=== Task input ===
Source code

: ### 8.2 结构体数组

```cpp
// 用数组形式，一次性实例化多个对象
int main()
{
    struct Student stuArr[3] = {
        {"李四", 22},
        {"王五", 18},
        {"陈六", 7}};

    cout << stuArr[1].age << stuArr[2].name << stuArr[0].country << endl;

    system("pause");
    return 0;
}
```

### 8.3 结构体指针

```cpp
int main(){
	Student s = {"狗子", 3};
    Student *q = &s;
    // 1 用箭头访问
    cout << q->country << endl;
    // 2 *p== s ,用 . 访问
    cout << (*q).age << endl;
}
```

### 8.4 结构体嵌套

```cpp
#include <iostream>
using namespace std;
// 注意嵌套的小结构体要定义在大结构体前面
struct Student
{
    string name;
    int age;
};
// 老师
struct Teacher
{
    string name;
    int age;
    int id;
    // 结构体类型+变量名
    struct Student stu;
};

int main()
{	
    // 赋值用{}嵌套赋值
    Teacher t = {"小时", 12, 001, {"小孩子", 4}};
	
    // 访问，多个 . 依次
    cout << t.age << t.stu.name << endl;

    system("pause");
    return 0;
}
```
===
Exactly as they stand above, write out all the entries again.

■ Written response:
Source code

: ### 8.2 结构体数组

```cpp
// 用数组形式，一次性实例化多个对象
int main()
{
    struct Student stuArr[3] = {
        {"李四", 22},
        {"王五", 18},
        {"陈六", 7}};

    cout << stuArr[1].age << stuArr[2].name << stuArr[0].country << endl;

    system("pause");
    return 0;
}
```

### 8.3 结构体指针

```cpp
int main(){
	Student s = {"狗子", 3};
    Student *q = &s;
    // 1 用箭头访问
    cout << q->country << endl;
    // 2 *p== s ,用 . 访问
    cout << (*q).age << endl;
}
```

### 8.4 结构体嵌套

```cpp
#include <iostream>
using namespace std;
// 注意嵌套的小结构体要定义在大结构体前面
struct Student
{
    string name;
    int age;
};
// 老师
struct Teacher
{
    string name;
    int age;
    int id;
    // 结构体类型+变量名
    struct Student stu;
};

int main()
{	
    // 赋值用{}嵌套赋值
    Teacher t = {"小时", 12, 001, {"小孩子", 4}};
	
    // 访问，多个 . 依次
    cout << t.age << t.stu.name << endl;

    system("pause");
    return 0;
}
```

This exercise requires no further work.